> [EXCERPT TO READ]:
╔══

Morgan Stanley's timing: from distributor to owner
Morgan Stanley has mostly played the "pipes" role since spot Bitcoin ETFs launched in early 2024, letting its advisors distribute third-party products (including IBIT) and collecting commissions for access.
Morgan Stanley's MSBT filing, and subsequent refiling, signals the pivot: own the ETF, not just the distribution. That means potential to capture both the advisor channel economics and the fund management fee stream, a cleaner business than acting as a pass-through for a rival.
"Still early" adoption, and what the flows are actually saying
That nuance is the whole trade. If MSBT becomes the in-house default, Morgan Stanley can push ETF adoption from "clients who already want it" into "clients who get it recommended".

╚══

> [RECORDS PROVIDED]:

╔══

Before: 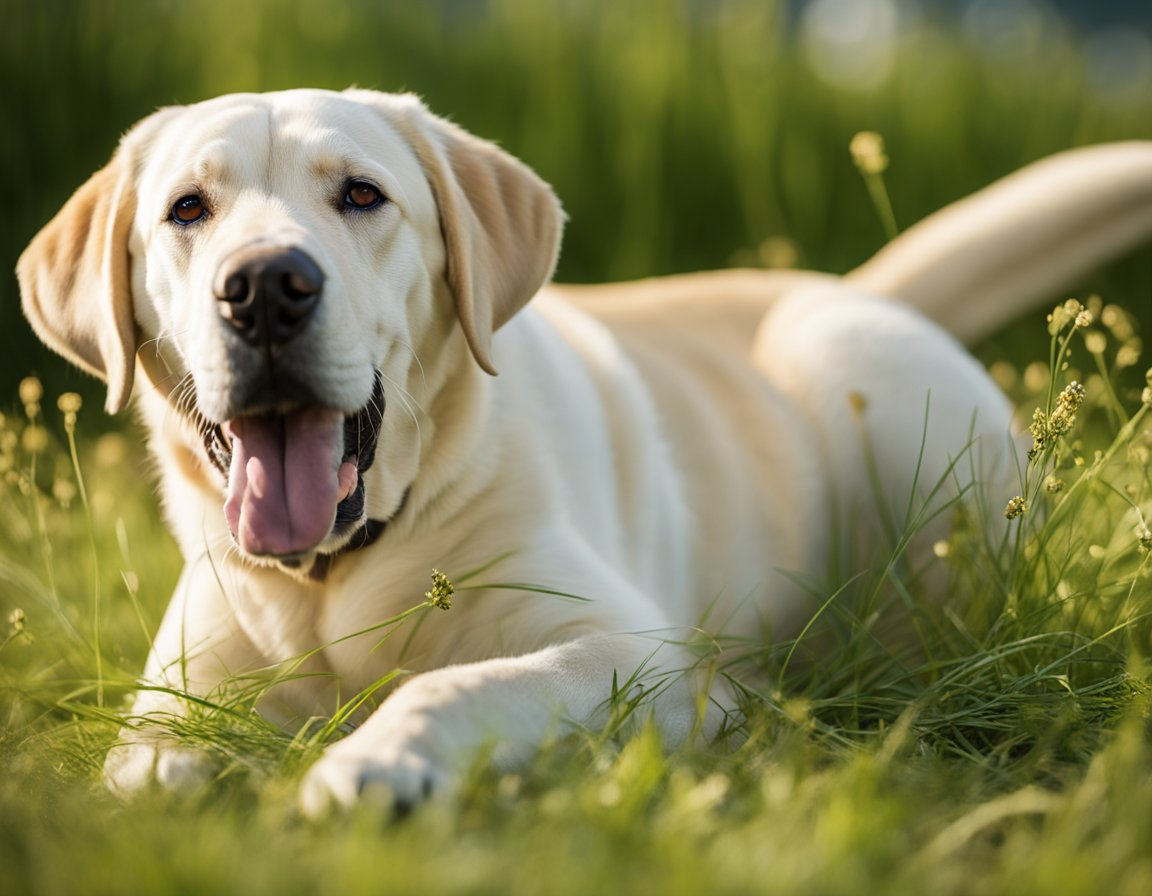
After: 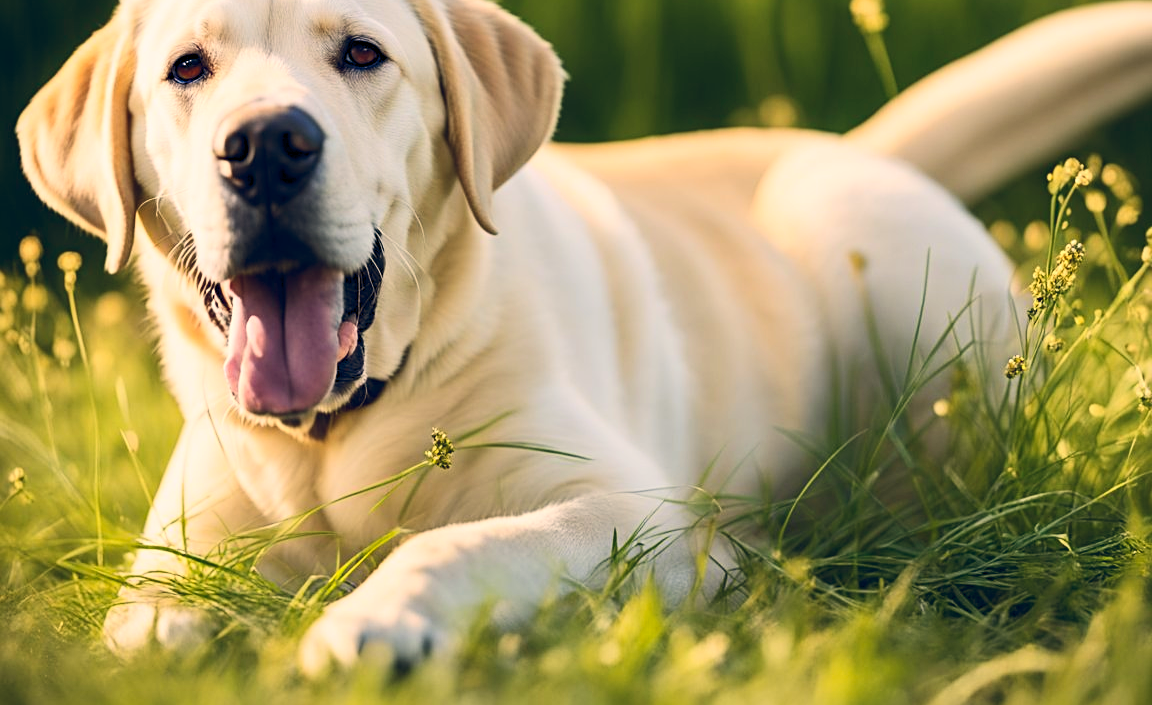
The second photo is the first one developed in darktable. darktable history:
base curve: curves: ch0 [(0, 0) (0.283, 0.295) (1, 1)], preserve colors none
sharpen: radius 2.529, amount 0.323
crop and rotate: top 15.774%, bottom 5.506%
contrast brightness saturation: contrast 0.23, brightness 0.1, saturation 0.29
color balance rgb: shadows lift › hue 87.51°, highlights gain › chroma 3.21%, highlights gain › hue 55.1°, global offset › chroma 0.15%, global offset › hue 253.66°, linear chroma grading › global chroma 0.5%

╚══
╔══

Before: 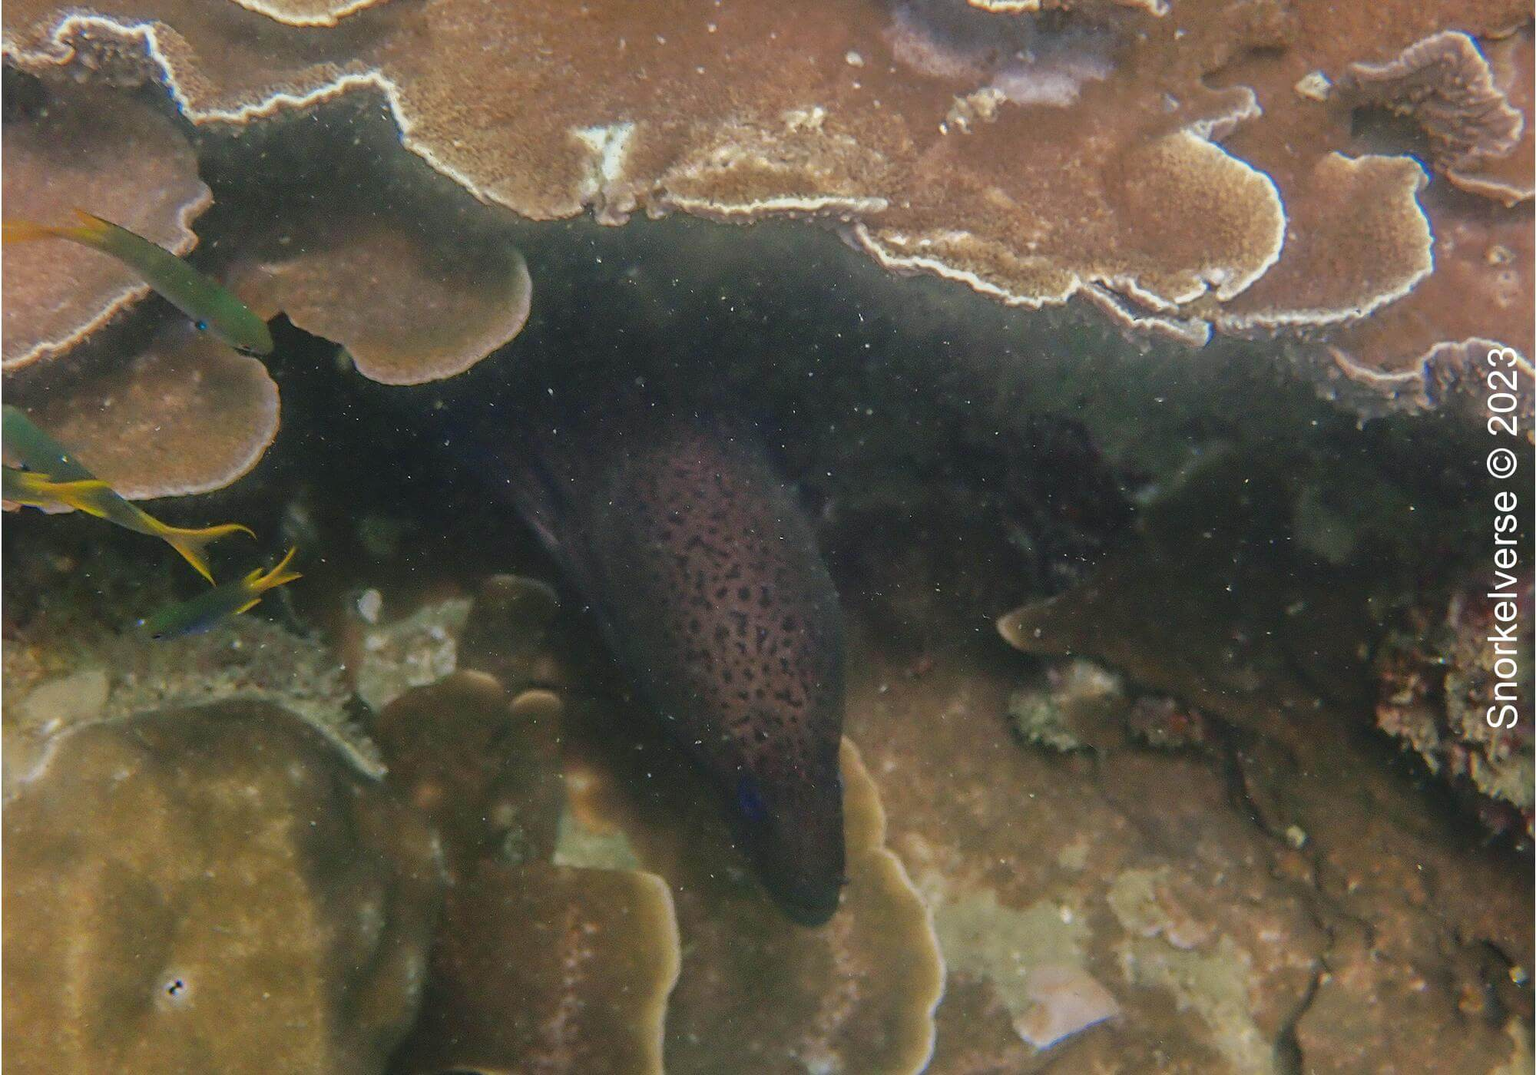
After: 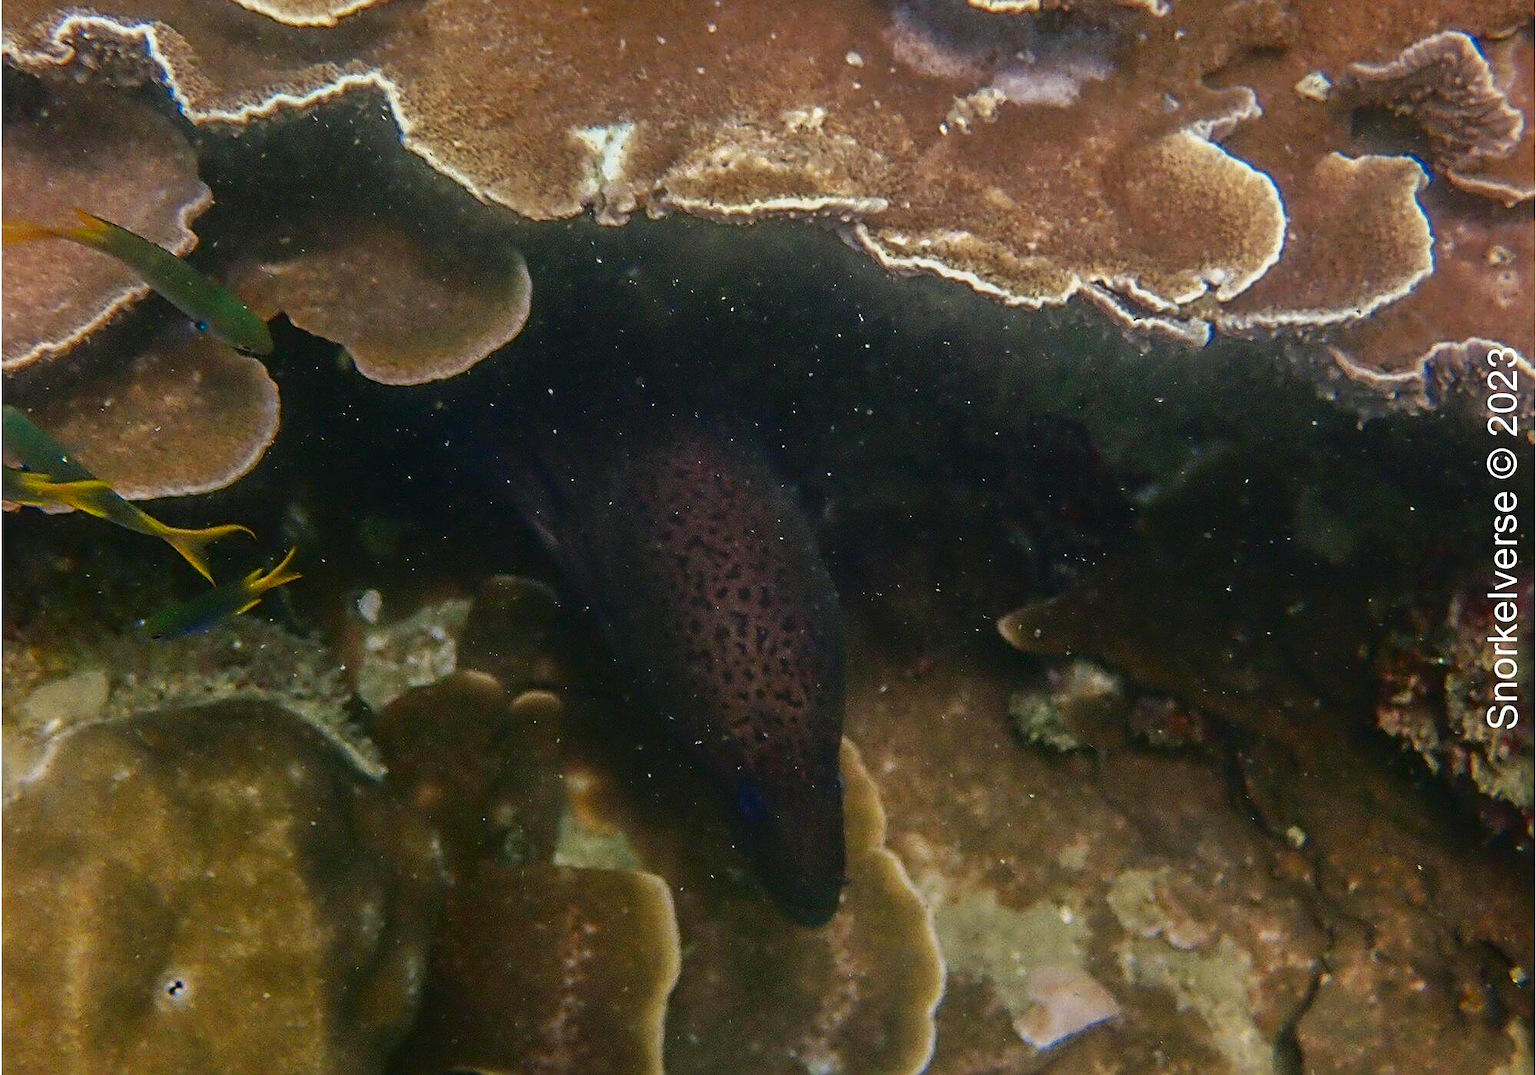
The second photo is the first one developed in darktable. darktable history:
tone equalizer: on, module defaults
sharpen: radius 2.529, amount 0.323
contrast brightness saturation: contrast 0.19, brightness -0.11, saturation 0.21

╚══
╔══

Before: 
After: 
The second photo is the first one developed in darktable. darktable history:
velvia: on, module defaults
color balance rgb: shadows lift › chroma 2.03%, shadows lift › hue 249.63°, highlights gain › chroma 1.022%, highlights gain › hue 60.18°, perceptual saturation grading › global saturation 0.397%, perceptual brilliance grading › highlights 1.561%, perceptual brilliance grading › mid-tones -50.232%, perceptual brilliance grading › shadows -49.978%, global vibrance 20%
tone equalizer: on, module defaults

╚══

> [DIRECTIVES]:
1. List every phrase that the Morgan Stanley excerpt places inside quotation marks.
2. Transcribe the stretch of the Morgan Stanley excerpt from "Morgan Stanley's MSBT" through "for a rival.".

> [RESULTS BY TASK]:
1.
- "pipes"
- "Still early"
- "clients who already want it"
- "clients who get it recommended"

2.
Morgan Stanley's MSBT filing, and subsequent refiling, signals the pivot: own the ETF, not just the distribution. That means potential to capture both the advisor channel economics and the fund management fee stream, a cleaner business than acting as a pass-through for a rival.